When the system is activated by causing said output current to communicate with said electrode, the entire length of the tube lights up with uniform intensity. Under said conditions of operation the electrical consumption is 20 watts. While emitting light, the tube is cool to the touch and can be manipulated into many different curvilinear configurations extending in three spatial dimensions.

While particular examples of the present invention have been shown and described, it is apparent that changes and modifications may be made therein without departing from the invention in its broadest aspects. The aim of the appended claims, therefore, is to cover all such changes and modifications as fall within the true spirit and scope of the invention.

Claims

1. A light producing device comprising an elongated flexible transparent thermoplastic tube having sealed proximal and distal ends and containing an electrically excitable gas, and an electrical supply which associates with said proximal end, said tube having a substantially uniform cross sectional configuration along its length, a length to diameter ratio in excess of 20, a flexibility such that said ends can be readily brought into contact, a wall thickness capable of resisting collapse of said tube under a pressure gradient of one atmosphere, and a transparency such that a significant percentage of the light generated within said tube will emerge through the wall of said tube, said electrically excitable gas being a mono or polyatomic gas or gas mixture at a pressure of between about 1 and 7 mm Hg., said electrical supply providing an output current which is a pulsed direct current of sub-ampere intensity having a peak voltage between 20,000 and 50,000 volts and a pulse frequency of about 60 pulses per second, said output current being directed by a single electrical conductor to a pointed metal electrode protruding through the proximal end of said tube and coaxial therewith, and thermal shielding means annularly disposed between said electrode and the adjacent wall of said tube.
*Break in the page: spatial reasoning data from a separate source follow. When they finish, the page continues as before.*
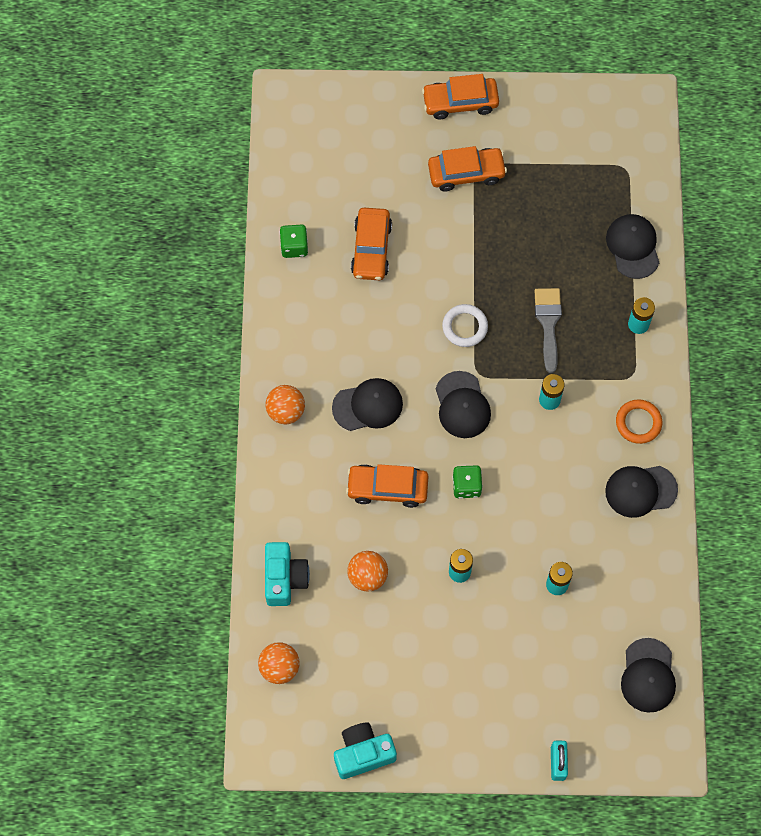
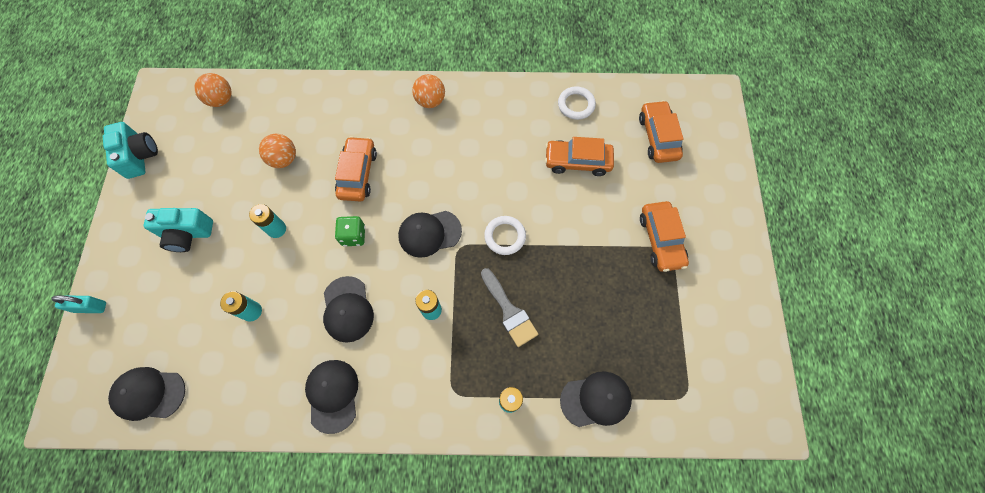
camera: 90 degrees right, 0 degrees up
(284, 578) = (291, 102): turquoise camera -> turquoise camera (187, 234)
(294, 247) = (576, 105): green dice -> white ring
(368, 406) = (432, 159): black cap -> black cap (347, 309)
(460, 102) = (735, 235): orange car -> orange car (658, 137)
(548, 323) = (509, 311): grey brush -> grey brush turned 60 degrees clockwise
(638, 423) = (403, 396): orange ring -> none

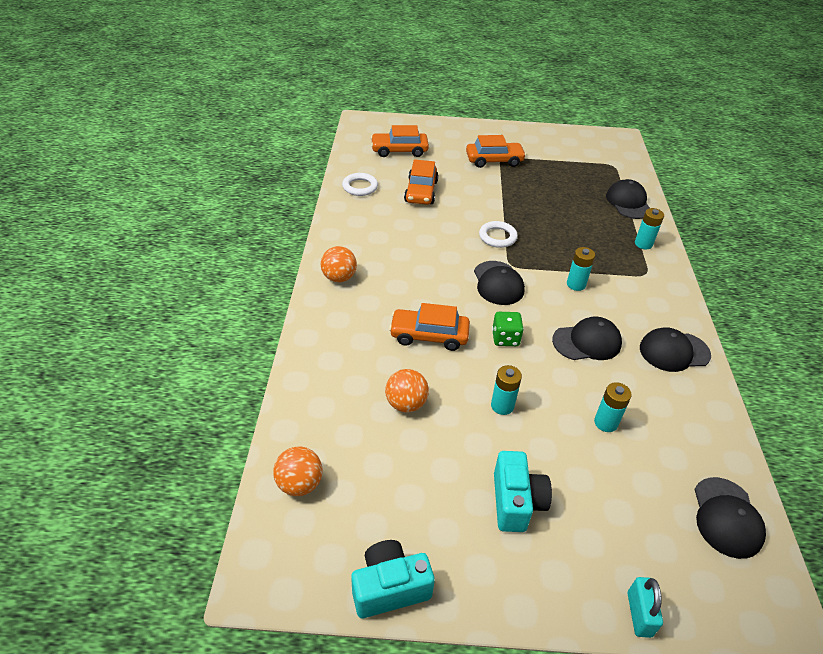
camera: 90 degrees left, 25 degrees down
(509, 311) = (567, 239): grey brush -> none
2. The device of claim 1 wherein said tube is comprised of plasticized polyvinylchloride.

3. The device of claim 1 wherein said electrical supply is operated from an input current which is 6 to 12 volts direct current.
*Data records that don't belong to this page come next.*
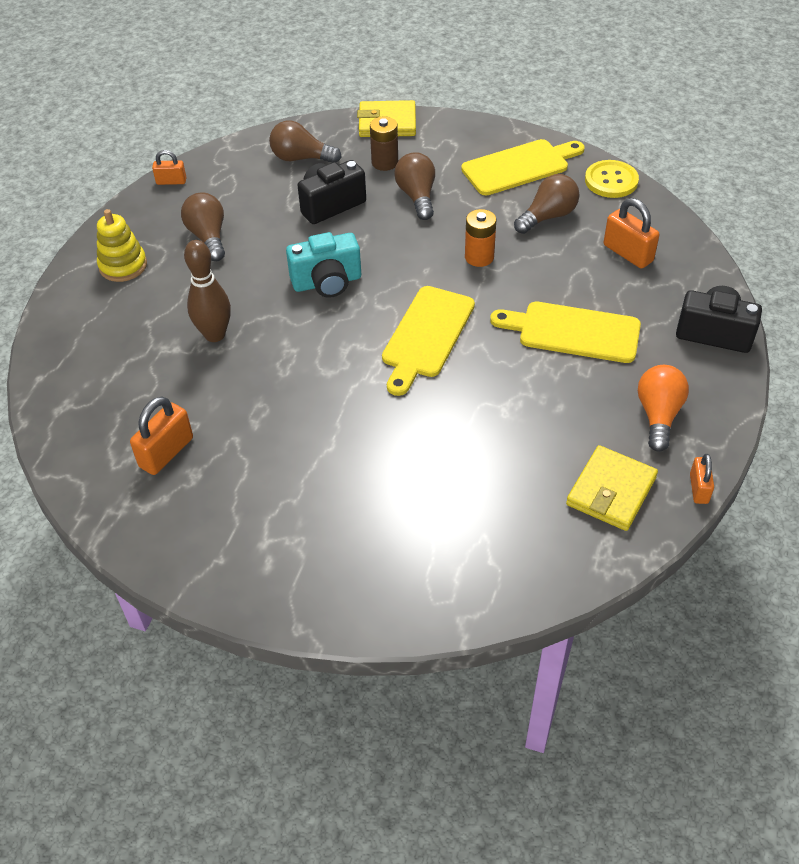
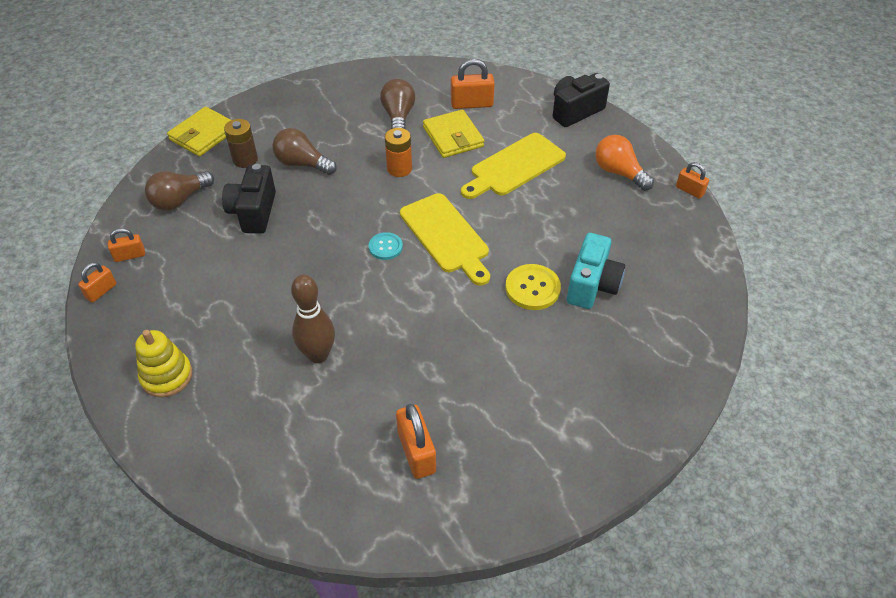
camera: 55 degrees left, 0 degrees up
(208, 237) = (200, 302): brown light bulb -> none
(218, 172) = (130, 255): none -> orange padlock
(327, 282) = (335, 259): turquoise camera -> turquoise camera (592, 285)
(372, 304) = (385, 247): none -> turquoise button
(519, 166) = (335, 101): yellow cutting board -> none
(611, 181) = (399, 72): yellow button -> yellow button (532, 288)
(611, 491) = (661, 228): yellow wallet -> yellow wallet (453, 137)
4. The device of claim 1 wherein said electrical supply comprises an interrupter-type spark coil capable of being operated by an electrical input current of 6 to 12 volts.

5. The device of claim 1 wherein said output current is of less than 25 milliamps.

6. The device of claim 1 wherein the confined gas, during the emission of light, can be visibly deflected by a magnetic field and remains at ambient temperature.

7. The device of claim 6 wherein the electrode associated with the proximal end of said tube is the only electrode associated with said tube.